Langsung dua buah durian dibelah oleh sang ibu. Yang satu berwarna kuning pucat, sementara satu lagi berwarna lebih terang. Tidak perlu lama kami langsung menyantapnya. Aku lebih suka yang berwarna kuning pucat karena lebih manis. Sementara yang lebih terang sedikit plain. Mas Yugo mengajak untuk membuka satu buah lagi. Aku sih langsung gas. Total ada lima buah durian yang kami buka saat itu. Harganya kurang lebih Rp240.000,00.
Baca cerita menikmati Durian Candimulyo dari Mas Sitam di sini
Menyantap Mangut Beong Sehati
Puas menikmati durian Candimulyo. Kami bergerak menuju tempat terakhir yaitu Mangut Beong Sehati. Lokasinya ada di sekitar Borobudur. Kamu mulai menuju ke sana setelah menunaikan salat duhur yang aku jama sekalian dengan asar. Dari sisi sebelah timur, kami menuju ke sisi sebelah barat. Agak cukup jauh. Tapi demi seporsi Mangut Beong, kami berani tempuh.
Tiba di Mangut Beong Sehati kami langsung disambut dengan hujan yang sangat deras.
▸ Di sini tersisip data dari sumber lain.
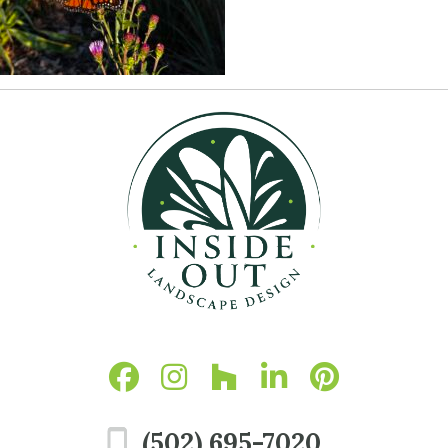
(502) 695-7020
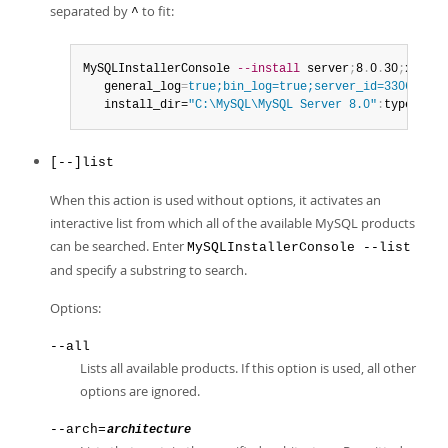
separated by
to fit:
^
MySQLInstallerConsole 
--install
 server
;
8
.
0
.
30
;
x64
:
*
:
   general_log
=
true;bin_log=true;server_id=3306;tcp_
   install_dir=
"C:\MySQL\MySQL Server 8.0"
:
type
=
user
[--]list
When this action is used without options, it activates an
interactive list from which all of the available MySQL products
can be searched. Enter
MySQLInstallerConsole --list
and specify a substring to search.
Options:
--all
Lists all available products. If this option is used, all other
options are ignored.
--arch=
architecture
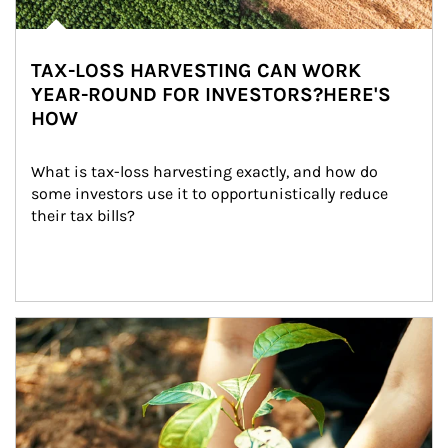
TAX-LOSS HARVESTING CAN WORK
YEAR-ROUND FOR INVESTORS?HERE'S
HOW
What is tax-loss harvesting exactly, and how do 
some investors use it to opportunistically reduce 
their tax bills?
Article Image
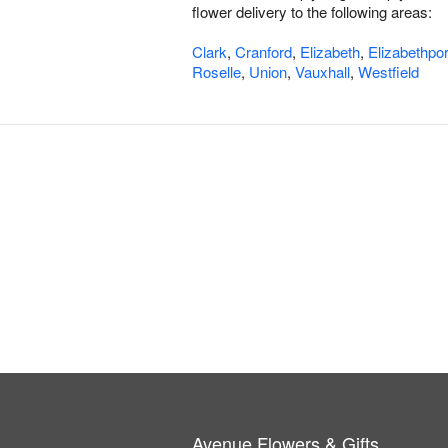
flower delivery to the following areas:
Clark
,
Cranford
,
Elizabeth
,
Elizabethpor
Roselle
,
Union
,
Vauxhall
,
Westfield
Avenue Flowers & Gifts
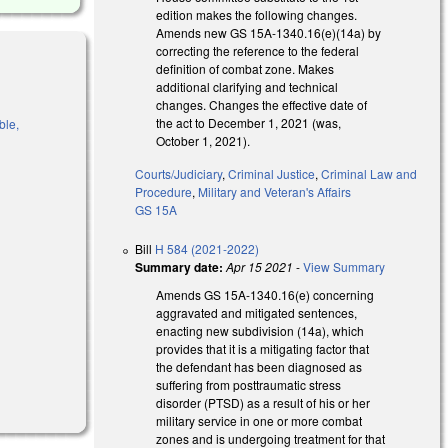
edition makes the following changes.
Amends new GS 15A-1340.16(e)(14a) by
correcting the reference to the federal
definition of combat zone. Makes
additional clarifying and technical
changes. Changes the effective date of
the act to December 1, 2021 (was,
ble,
October 1, 2021).
Courts/Judiciary
,
Criminal Justice
,
Criminal Law and
Procedure
,
Military and Veteran's Affairs
GS 15A
l)
Bill
H 584 (2021-2022)
Summary date:
Apr 15 2021
-
View Summary
Amends GS 15A-1340.16(e) concerning
aggravated and mitigated sentences,
enacting new subdivision (14a), which
provides that it is a mitigating factor that
the defendant has been diagnosed as
suffering from posttraumatic stress
disorder (PTSD) as a result of his or her
military service in one or more combat
zones and is undergoing treatment for that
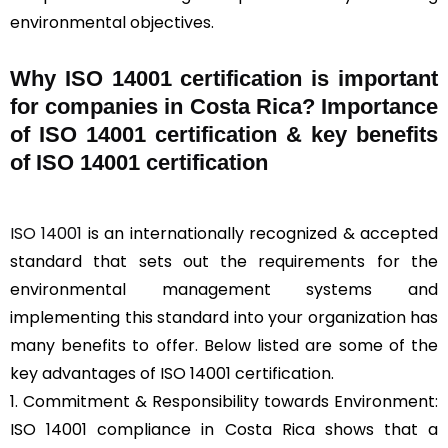
environmental objectives.
Why ISO 14001 certification is important
for companies in Costa Rica? Importance
of ISO 14001 certification & key benefits
of ISO 14001 certification
ISO 14001
is an internationally recognized & accepted
standard that sets out the requirements for the
environmental management systems and
implementing this standard into your organization has
many benefits to offer. Below listed are some of the
key advantages of ISO 14001 certification.
1. Commitment & Responsibility towards Environment:
ISO 14001 compliance in Costa Rica shows that a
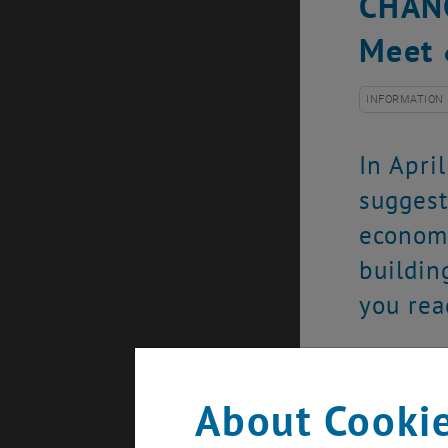
CHANG
Meet 
INFORMATION
In Apri
suggest
economy
buildin
you rea
Exploring b
back in the
About Cookie
the Perman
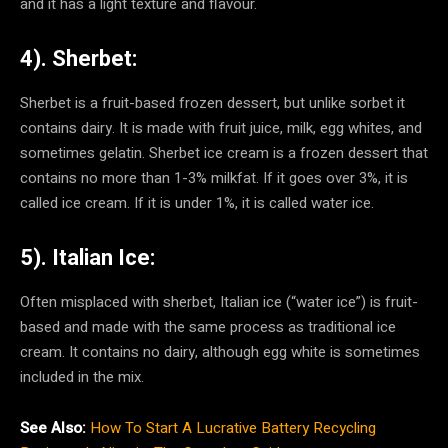
and it has a light texture and flavour.
4). Sherbet:
Sherbet is a fruit-based frozen dessert, but unlike sorbet it
contains dairy. It is made with fruit juice, milk, egg whites, and
sometimes gelatin. Sherbet ice cream is a frozen dessert that
contains no more than 1-3% milkfat. If it goes over 3%, it is
called ice cream. If it is under 1%, it is called water ice.
5). Italian Ice:
Often misplaced with sherbet, Italian ice (“water ice”) is fruit-
based and made with the same process as traditional ice
cream. It contains no dairy, although egg white is sometimes
included in the mix.
See Also:
How To Start A Lucrative Battery Recycling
Kami duduk di sebuah bangku dan meja panjang. Memesan Mangut Beong, nasi, dan beberapa tambahan lain seperti petai. Tidak lupa kami memesan minum. Ini adalah kali pertama aku ke sini dan memesan Mangut Beong. Aku disarankan untuk membeli yang satu bagian untuk dimakan berdua karena porsinya besar. Akhirnya aku joinan dengan mas Ardian memesan bagian kepala Beong.
Sebelumnya, aku mengira Beong adalah sejenis angsa. Tapi setelah aku googling, Beong adalah sejenis ikan air tawar yang hidup di Sungai Progo. Menjadi salah satu ikan yang banyak dijumpai di kawasan Borobudur. Bentuknya mirip dengan ikan lele.
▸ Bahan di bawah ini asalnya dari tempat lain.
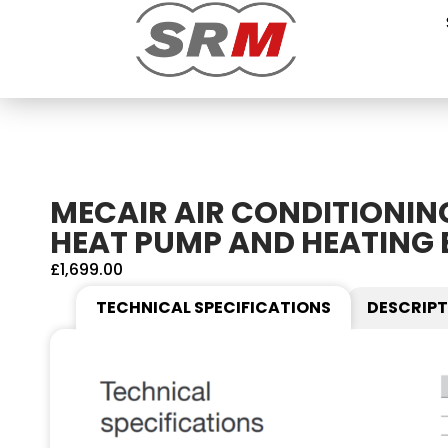
MECAIR AIR CONDITIONIN
HEAT PUMP AND HEATING 
£
1,699.00
TECHNICAL SPECIFICATIONS
DESCRIPT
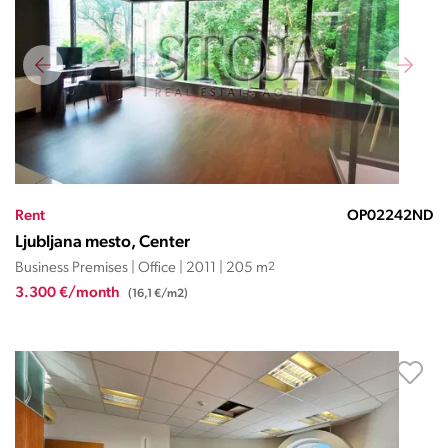
Rent
OP02242ND
Ljubljana mesto, Center
Business Premises | Office | 2011 | 205 m
2
3.300 €/month
(16,1 €/m2)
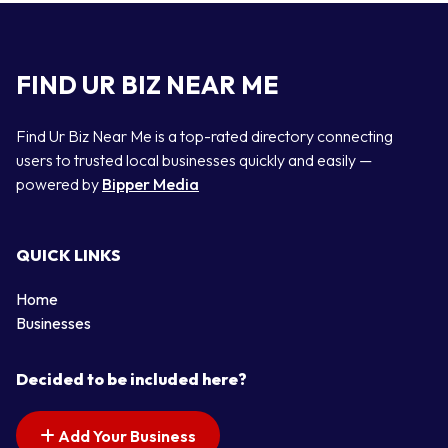
FIND UR BIZ NEAR ME
Find Ur Biz Near Me is a top-rated directory connecting
users to trusted local businesses quickly and easily —
powered by
Bipper Media
QUICK LINKS
Home
Businesses
Decided to be included here?
Add Your Business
Setelah datang, aku cukup takjub karena bagian kepalanya saja berukuran sangat besar. Saat aku mencoba mencicipi, rasa ikannya memang agak tawar seperti ikan lele. Tapi karena dijadikan mangut, rasanya jadi sedap sekali. Rasa pedas dari bumbu-bumbu mangut bisa terserap dan berpadu dengan sempurna bersama daging ikan beong. Momen paling tepat makan Mangut Beong adalah saat bersama nasi hangat dan tentu saja kerupuk.
Perjalanan hari itu berakhir. Hasrat menikmati durian saat musimnya sudah terpenuhi dengan datang dan menikmati durian Candimulyo. Aku langsung kembali ke Bandung tanpa menginap. Kira-kira tahun depan cari durian ke mana lagi ya?